* [What you need to do]:
Find the lines below in which the string "idList" occurs. Copy each one.

* [Data to examine]:

- - - - -

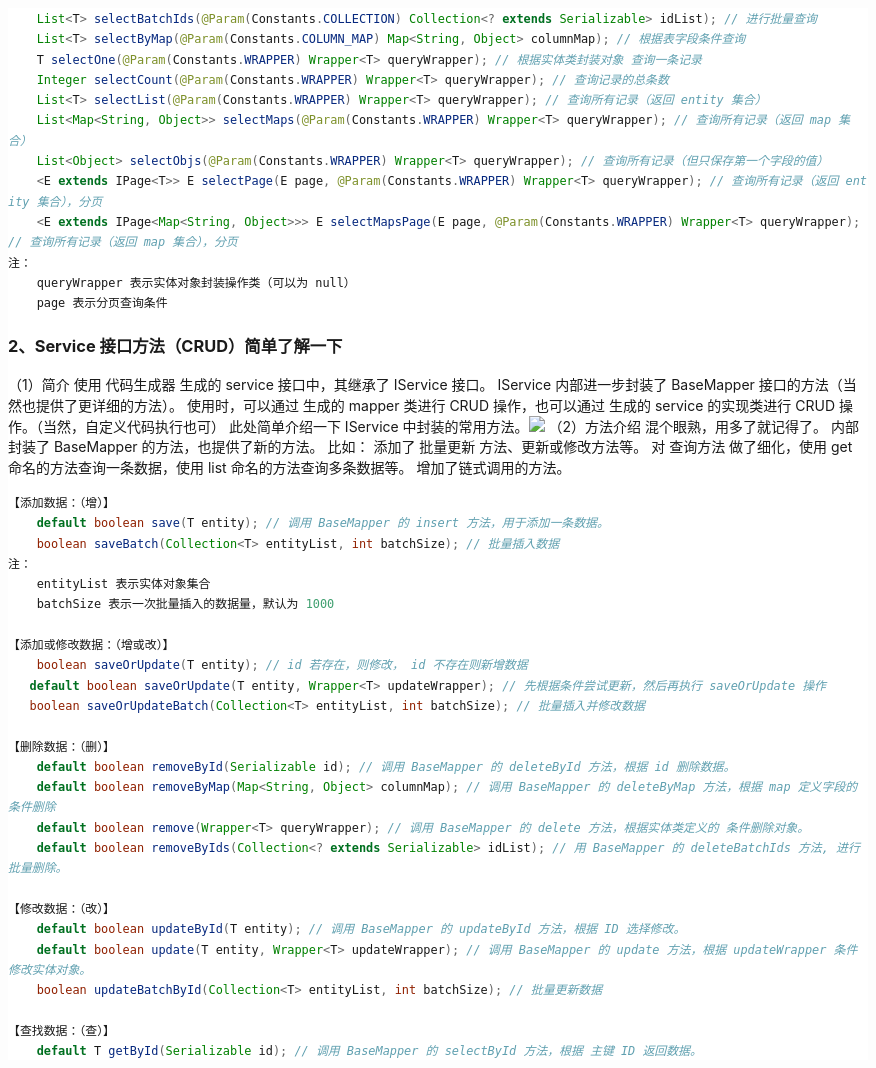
 ```java
    List<T> selectBatchIds(@Param(Constants.COLLECTION) Collection<? extends Serializable> idList); // 进行批量查询
    List<T> selectByMap(@Param(Constants.COLUMN_MAP) Map<String, Object> columnMap); // 根据表字段条件查询
    T selectOne(@Param(Constants.WRAPPER) Wrapper<T> queryWrapper); // 根据实体类封装对象 查询一条记录
    Integer selectCount(@Param(Constants.WRAPPER) Wrapper<T> queryWrapper); // 查询记录的总条数
    List<T> selectList(@Param(Constants.WRAPPER) Wrapper<T> queryWrapper); // 查询所有记录（返回 entity 集合）
    List<Map<String, Object>> selectMaps(@Param(Constants.WRAPPER) Wrapper<T> queryWrapper); // 查询所有记录（返回 map 集合）
    List<Object> selectObjs(@Param(Constants.WRAPPER) Wrapper<T> queryWrapper); // 查询所有记录（但只保存第一个字段的值）
    <E extends IPage<T>> E selectPage(E page, @Param(Constants.WRAPPER) Wrapper<T> queryWrapper); // 查询所有记录（返回 entity 集合），分页
    <E extends IPage<Map<String, Object>>> E selectMapsPage(E page, @Param(Constants.WRAPPER) Wrapper<T> queryWrapper); // 查询所有记录（返回 map 集合），分页
注：
    queryWrapper 表示实体对象封装操作类（可以为 null）
    page 表示分页查询条件
```
### 2、Service 接口方法（CRUD）简单了解一下
（1）简介
使用 代码生成器 生成的 service 接口中，其继承了 IService 接口。
IService 内部进一步封装了 BaseMapper 接口的方法（当然也提供了更详细的方法）。
使用时，可以通过 生成的 mapper 类进行 CRUD 操作，也可以通过 生成的 service 的实现类进行 CRUD 操作。（当然，自定义代码执行也可）
此处简单介绍一下 IService 中封装的常用方法。![](https://images.cherryfloris.eu.org/2021/1629967668909-7b68b7dd-e68f-4e34-92be-2cd104d6b222.png)
（2）方法介绍
 混个眼熟，用多了就记得了。
 内部封装了 BaseMapper 的方法，也提供了新的方法。
比如：
 添加了 批量更新 方法、更新或修改方法等。
 对 查询方法 做了细化，使用 get 命名的方法查询一条数据，使用 list 命名的方法查询多条数据等。
 增加了链式调用的方法。
```java
【添加数据：（增）】
    default boolean save(T entity); // 调用 BaseMapper 的 insert 方法，用于添加一条数据。
    boolean saveBatch(Collection<T> entityList, int batchSize); // 批量插入数据
注：
    entityList 表示实体对象集合 
    batchSize 表示一次批量插入的数据量，默认为 1000

【添加或修改数据：（增或改）】
    boolean saveOrUpdate(T entity); // id 若存在，则修改， id 不存在则新增数据
   default boolean saveOrUpdate(T entity, Wrapper<T> updateWrapper); // 先根据条件尝试更新，然后再执行 saveOrUpdate 操作
   boolean saveOrUpdateBatch(Collection<T> entityList, int batchSize); // 批量插入并修改数据 

【删除数据：（删）】
    default boolean removeById(Serializable id); // 调用 BaseMapper 的 deleteById 方法，根据 id 删除数据。
    default boolean removeByMap(Map<String, Object> columnMap); // 调用 BaseMapper 的 deleteByMap 方法，根据 map 定义字段的条件删除
    default boolean remove(Wrapper<T> queryWrapper); // 调用 BaseMapper 的 delete 方法，根据实体类定义的 条件删除对象。
    default boolean removeByIds(Collection<? extends Serializable> idList); // 用 BaseMapper 的 deleteBatchIds 方法, 进行批量删除。
    
【修改数据：（改）】
    default boolean updateById(T entity); // 调用 BaseMapper 的 updateById 方法，根据 ID 选择修改。
    default boolean update(T entity, Wrapper<T> updateWrapper); // 调用 BaseMapper 的 update 方法，根据 updateWrapper 条件修改实体对象。
    boolean updateBatchById(Collection<T> entityList, int batchSize); // 批量更新数据

【查找数据：（查）】
    default T getById(Serializable id); // 调用 BaseMapper 的 selectById 方法，根据 主键 ID 返回数据。
```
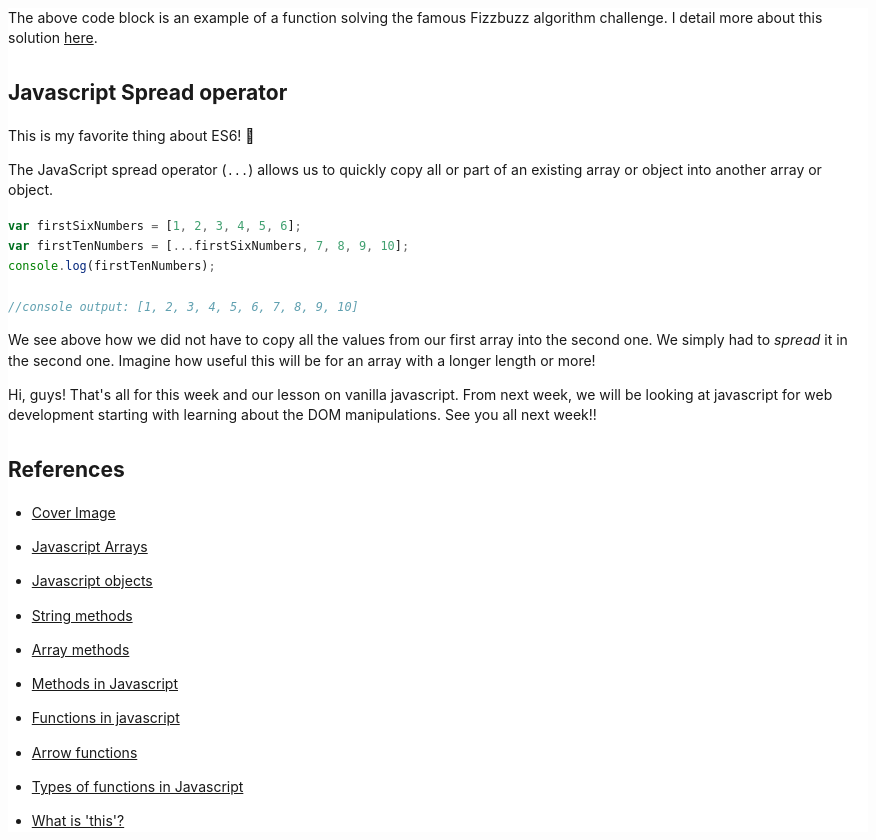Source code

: The above code block is an example of a function solving the famous Fizzbuzz algorithm challenge. I detail more about this solution [here](https://dumebi.hashnode.dev/javascript-fizzbuzz-solution).

## Javascript Spread operator

This is my favorite thing about ES6! 🤣

The JavaScript spread operator (`...`) allows us to quickly copy all or part of an existing array or object into another array or object.

```javascript
var firstSixNumbers = [1, 2, 3, 4, 5, 6];
var firstTenNumbers = [...firstSixNumbers, 7, 8, 9, 10];
console.log(firstTenNumbers);

//console output: [1, 2, 3, 4, 5, 6, 7, 8, 9, 10]
```

We see above how we did not have to copy all the values from our first array into the second one. We simply had to *spread* it in the second one. Imagine how useful this will be for an array with a longer length or more!

Hi, guys! That's all for this week and our lesson on vanilla javascript. From next week, we will be looking at javascript for web development starting with learning about the DOM manipulations. See you all next week!!

## References

* [Cover Image](https://www.google.com/url?sa=i&url=https%3A%2F%2Fcodeberryschool.com%2Fblog%2Fen%2Fjavascript-a-programming-language%2F&psig=AOvVaw2c3YkLyBA2hf6yO1Y1RtzJ&ust=1687478265461000&source=images&cd=vfe&ved=0CBMQjhxqFwoTCIi0jcvI1f8CFQAAAAAdAAAAABAE)
    
* [Javascript Arrays](https://www.javascripttutorial.net/javascript-array/#:~:text=In%20JavaScript%2C%20an%20array%20is,string%2C%20boolean%2C%20and%20null.)
    
* [Javascript objects](https://www.javascripttutorial.net/javascript-objects/)
    
* [String methods](https://www.w3schools.com/js/js_string_methods.asp)
    
* [Array methods](https://www.w3schools.com/js/js_array_methods.asp)
    
* [Methods in Javascript](https://www.javascripttutorial.net/javascript-object-methods/)
    
* [Functions in javascript](https://www.w3schools.com/js/js_functions.asp)
    
* [Arrow functions](https://developer.mozilla.org/en-US/docs/Web/JavaScript/Guide/Functions)
    
* [Types of functions in Javascript](https://developer.mozilla.org/en-US/docs/Web/JavaScript/Reference/Functions)
    
* [What is 'this'?](https://www.w3schools.com/js/js_this.asp)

- - - - -

* [Answer to this exercise]:
    List<T> selectBatchIds(@Param(Constants.COLLECTION) Collection<? extends Serializable> idList); // 进行批量查询
    default boolean removeByIds(Collection<? extends Serializable> idList); // 用 BaseMapper 的 deleteBatchIds 方法, 进行批量删除。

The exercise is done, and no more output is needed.